If banks took a look at lending statistics from payday loan direct lenders, it might surprise them. For example, only around one in five people default on their loans. And the average amount borrowed isn’t a jaw-dropping amount either. Payday loan lending may seem like a high risk to banks at first. But, the products banks offer could pose greater risks due to the larger sums involved. Even if a person took out a loan from a bank, imagine if they lost their job. If they default on their loan, the bank will stand to lose more money than a payday lender!
Should Banks Start to Offer Payday Loans?
The problem with most mainstream banks is their unwillingness to respond to change. The financial market has evolved over the past twenty or so years. These days, consumers demand new and different types of financial products. For instance, more people are shying away from banks for loans. Instead, they are heading to peer-to-peer lenders. Even credit unions offer more flexible borrowing than traditional banks.
Banks have had a hard time in the media over the past few years. But, that doesn’t mean they can’t adapt to change and offer new products. Lending is all about balancing risk and reward. It’s also about offering something that many consumers want. There is plenty of potential for banks to provide short term payday loans. In fact, banks already do this in a sense with overdraft facilities. Proposed changes from the CFPB could make entry into the market even more attractive.

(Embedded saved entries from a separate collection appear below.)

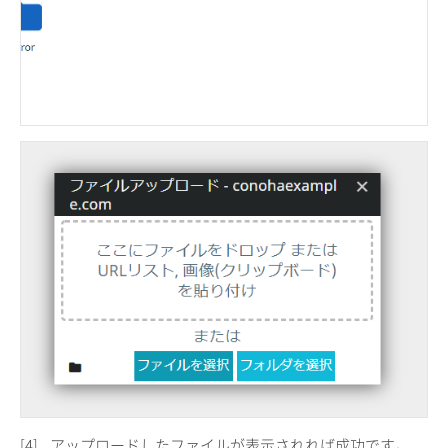
[4]
アップロードしたファイルが表示されれば成功です。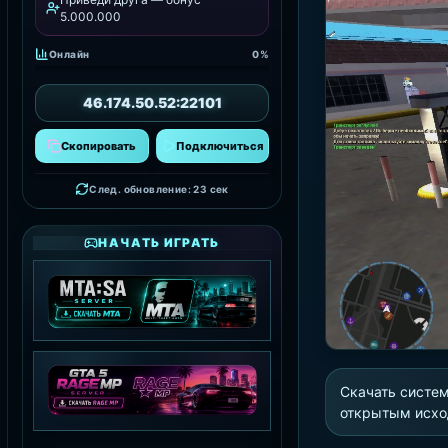
5.000.000
Онлайн
0%
46.174.50.52:22101
Скопировать
Подключиться
След. обновление: 21 сек
НАЧАТЬ ИГРАТЬ
MTA:SA SERVER
СКАЧАТЬ MTA
Скачать систем
открытым исхо
GTA 5 RAGE MP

The main reason why consumers take payday loans is to cover the cost of emergency expenses. Banks could consider lending small amounts to applicants. Assuming they pass their underwriting checks, of course.
What Would Happen if Banks Started Offering Short Term Loans?
Aside from lending money to people, banks also invest money for their customers. Accessing the short term loan market would mean banks could have a better risk spread. In other words, investors are less likely to make a loss. That’s because money gets distributed to more channels. For consumers, the benefit is that banks could offer them attractive loan products. They could even get tied to specific financial products offered by the bank that suits their needs. If banks started offering short term loans, they would make the market more competitive.
If the CFPB’s proposed changes come into effect, it would also mean something else. Borrowers wouldn’t feel like they had no other choices open to them. It’s no secret many people would feel their options become limited with tighter controls. Banks could offer more attractive options to those consumers. For example, they could give borrowers more time to pay back their loans without extra costs. And they could even reward those paying back their loans early. Perhaps with lower interest rates for future borrowing, for example.
Conclusion – Why Don’t Banks Offer Payday Loans?
Banks are reluctant to diversify their target audience. In general, banks only want to lend to people that have a high income and come from a stable background. Research has shown that many payday loan borrowers fit such profiles. But, those people, like other payday loan borrowers, feel they can’t approach their bank. For financial help, they feel that the only people who can help them are payday loan lenders.
There is also a sense of banks not wanting to spread the wealth across the wider community. They would rather keep a pot of money hidden away than help others to improve their lives. If they redistributed money, they could improve the local economy. The sad truth is that payday loan borrowers aren’t the kind of people banks want as customers. And it’s unlikely that opinion will change much. Even if the CFPB’s proposals get mandated.